Of all those who’ve said I need to relax, only one has told me how to do so. During a stress-reduction class, the teacher suggested that when sleep eluded me, I should take a deep breath through my nose, fill my lungs completely, then exhale through my mouth so forcefully the escaping air whooshed and whistled. After five repetitions, the optimist promised, I’d relax and fall asleep like a model in a sleeping-pill ad.

Filled with hope, I tried deep breathing the next night. I didn’t drift off with a smile on my face and a giant butterfly floating around my head; but I did alarm Joel, who thought we’d been invaded by a troop of whistle pigs.

My dad developed a relaxation procedure that helped him fall sleep during the years his shifts alternated around the clock and his children battled outside his bedroom. When I complained to him after a night during which I fidgeted and fumed, he divulged his secret: “I relax every muscle in my body, one after the other, starting with my ears and working down; so far, I’ve fallen asleep before I had to loosen up my toes.”

Relaxed ears? Loose toes?

I’ll just go on whistling.

When Will It Happen?

We couldn’t stop talking about it.

We looked through frost-free windows at visible ground, walked ice-less sidewalks, drove cars without brushing away snow, and talked about the unseemliness of these actions.

When we met, we exchanged words like unseasonal, unbelievable, eerie, and bizarre.

We questioned long-time residents: “When was the last time you saw fall fade into winter with so little snow?”
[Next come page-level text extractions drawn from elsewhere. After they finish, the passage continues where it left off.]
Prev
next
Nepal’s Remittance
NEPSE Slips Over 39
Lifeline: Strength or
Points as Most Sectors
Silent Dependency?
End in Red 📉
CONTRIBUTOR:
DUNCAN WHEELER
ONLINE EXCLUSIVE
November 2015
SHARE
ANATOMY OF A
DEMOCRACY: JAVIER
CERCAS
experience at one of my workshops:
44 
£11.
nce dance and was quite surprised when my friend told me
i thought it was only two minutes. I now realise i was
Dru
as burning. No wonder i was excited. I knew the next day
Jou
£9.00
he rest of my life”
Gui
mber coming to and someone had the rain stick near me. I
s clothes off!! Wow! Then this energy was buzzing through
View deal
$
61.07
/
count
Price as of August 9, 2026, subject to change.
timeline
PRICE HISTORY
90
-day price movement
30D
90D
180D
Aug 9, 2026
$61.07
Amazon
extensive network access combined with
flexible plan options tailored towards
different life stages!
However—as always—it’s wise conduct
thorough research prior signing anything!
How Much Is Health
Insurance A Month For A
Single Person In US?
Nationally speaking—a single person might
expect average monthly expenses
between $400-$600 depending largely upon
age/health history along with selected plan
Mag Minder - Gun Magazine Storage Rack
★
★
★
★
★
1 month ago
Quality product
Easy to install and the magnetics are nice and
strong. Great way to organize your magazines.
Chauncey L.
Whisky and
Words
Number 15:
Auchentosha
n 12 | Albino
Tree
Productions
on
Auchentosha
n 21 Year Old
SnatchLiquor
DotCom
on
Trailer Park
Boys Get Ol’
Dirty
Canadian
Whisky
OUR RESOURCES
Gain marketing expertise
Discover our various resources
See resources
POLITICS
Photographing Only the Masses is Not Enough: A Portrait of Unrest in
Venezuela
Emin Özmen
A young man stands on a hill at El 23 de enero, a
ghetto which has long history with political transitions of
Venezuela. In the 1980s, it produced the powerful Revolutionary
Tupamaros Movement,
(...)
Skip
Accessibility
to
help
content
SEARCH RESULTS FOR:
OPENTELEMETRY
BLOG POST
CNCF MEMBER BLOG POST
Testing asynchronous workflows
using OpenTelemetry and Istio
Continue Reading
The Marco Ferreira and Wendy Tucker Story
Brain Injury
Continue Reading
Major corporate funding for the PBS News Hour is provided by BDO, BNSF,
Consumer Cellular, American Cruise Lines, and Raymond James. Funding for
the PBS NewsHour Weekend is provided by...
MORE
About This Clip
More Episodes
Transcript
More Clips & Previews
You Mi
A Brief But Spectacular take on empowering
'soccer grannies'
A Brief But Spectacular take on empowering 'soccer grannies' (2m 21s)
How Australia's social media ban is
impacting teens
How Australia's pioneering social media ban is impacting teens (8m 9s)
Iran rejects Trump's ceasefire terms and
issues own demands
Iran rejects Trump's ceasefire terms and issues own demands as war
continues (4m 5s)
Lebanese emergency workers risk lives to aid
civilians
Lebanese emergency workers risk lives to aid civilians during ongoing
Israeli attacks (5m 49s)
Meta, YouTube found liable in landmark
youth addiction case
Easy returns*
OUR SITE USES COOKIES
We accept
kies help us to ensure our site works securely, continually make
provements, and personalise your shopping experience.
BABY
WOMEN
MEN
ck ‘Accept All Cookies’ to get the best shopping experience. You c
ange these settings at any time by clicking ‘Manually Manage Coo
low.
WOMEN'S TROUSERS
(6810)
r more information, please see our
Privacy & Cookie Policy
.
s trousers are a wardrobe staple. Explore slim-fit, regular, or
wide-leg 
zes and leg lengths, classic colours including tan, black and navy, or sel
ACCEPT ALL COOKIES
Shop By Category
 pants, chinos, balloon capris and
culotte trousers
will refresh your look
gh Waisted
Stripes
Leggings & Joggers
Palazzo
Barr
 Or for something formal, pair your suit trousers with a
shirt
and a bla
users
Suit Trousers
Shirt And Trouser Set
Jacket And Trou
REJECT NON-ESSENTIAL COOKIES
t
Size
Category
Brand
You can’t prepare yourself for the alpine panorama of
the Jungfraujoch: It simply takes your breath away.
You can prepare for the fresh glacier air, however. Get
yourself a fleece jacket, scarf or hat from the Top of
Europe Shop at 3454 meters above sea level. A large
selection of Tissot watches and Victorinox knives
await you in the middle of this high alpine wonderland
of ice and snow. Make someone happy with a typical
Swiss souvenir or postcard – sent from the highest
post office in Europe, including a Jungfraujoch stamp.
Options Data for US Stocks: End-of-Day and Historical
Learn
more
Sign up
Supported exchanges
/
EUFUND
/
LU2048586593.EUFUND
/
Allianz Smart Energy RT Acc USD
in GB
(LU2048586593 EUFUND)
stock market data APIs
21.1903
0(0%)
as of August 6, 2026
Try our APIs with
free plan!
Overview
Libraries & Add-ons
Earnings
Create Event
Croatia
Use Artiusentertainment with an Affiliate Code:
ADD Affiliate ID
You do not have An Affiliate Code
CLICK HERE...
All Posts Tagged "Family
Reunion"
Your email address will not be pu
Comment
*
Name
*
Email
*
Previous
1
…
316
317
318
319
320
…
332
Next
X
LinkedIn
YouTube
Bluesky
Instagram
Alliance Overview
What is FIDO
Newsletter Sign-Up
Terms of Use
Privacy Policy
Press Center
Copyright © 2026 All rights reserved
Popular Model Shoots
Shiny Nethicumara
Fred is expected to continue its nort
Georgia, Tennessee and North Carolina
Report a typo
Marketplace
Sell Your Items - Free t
Their answers lacked consensus.

Each morning, when I raised the blinds and looked out at a scene more typical of March, I gaped in disbelief: a baby surprised by every peek-a-boo. Confused plants didn’t know whether to die or live, the grass looked over-exposed, and dormant shrubs seemed stark without a layer of snow to soften them.

Around town, lonely roof rakes leaned at the ready below unburdened eaves, and children without jackets wandered at will on bicycles usually stored in a garage by now. At the hardware store, new snow blowers wearing red coats of paint looked embarrassed, as though shamed by their lack of customer appeal.

Joel and I compared this year’s weather with four years ago when our children and grandchildren visited. They skied, skated, fanned arms and legs for snow angels, leaped out of the hot tub to roll in snowdrifts, and flew down hills on anything that would slide.

They built two snowmen: a sophisticated fellow with expressive features from the older crowd and a startling, headless version from the little ones who managed to drop six heads trying to lift them into place.

This year, had they visited, we’d have worn out all the board games first and then one another’s patience.

As we moved toward Thanksgiving, I thought about our lack of snow; and a flood of questions popped into my head:

When will it happen? How long will it last? How deep will it be?

Will we remember how to behave when our world turns white?

Will enough snowpack accumulate to meet our needs? Will the Yampa River flow enlivened and refreshed next spring or move cautiously to hoard its sparse lifeblood?

Then it happened. On Thanksgiving morning we looked out at a white carpet spread over yards, streets, and houses. By Christmas, plowed ridges of snow lined streets and blocked sidewalks; parking lots held heaps of scraped snow shaped by snowplows. Vehicles crept cautiously on snow-packed streets, and hungry deer foraged for inaccessible food.

buck in snow

A common sight during Craig’s long winters

And — when not complaining about freezing temperatures or unavoidable fender-benders — we gave thanks for the abundant snow now gracing our mountains.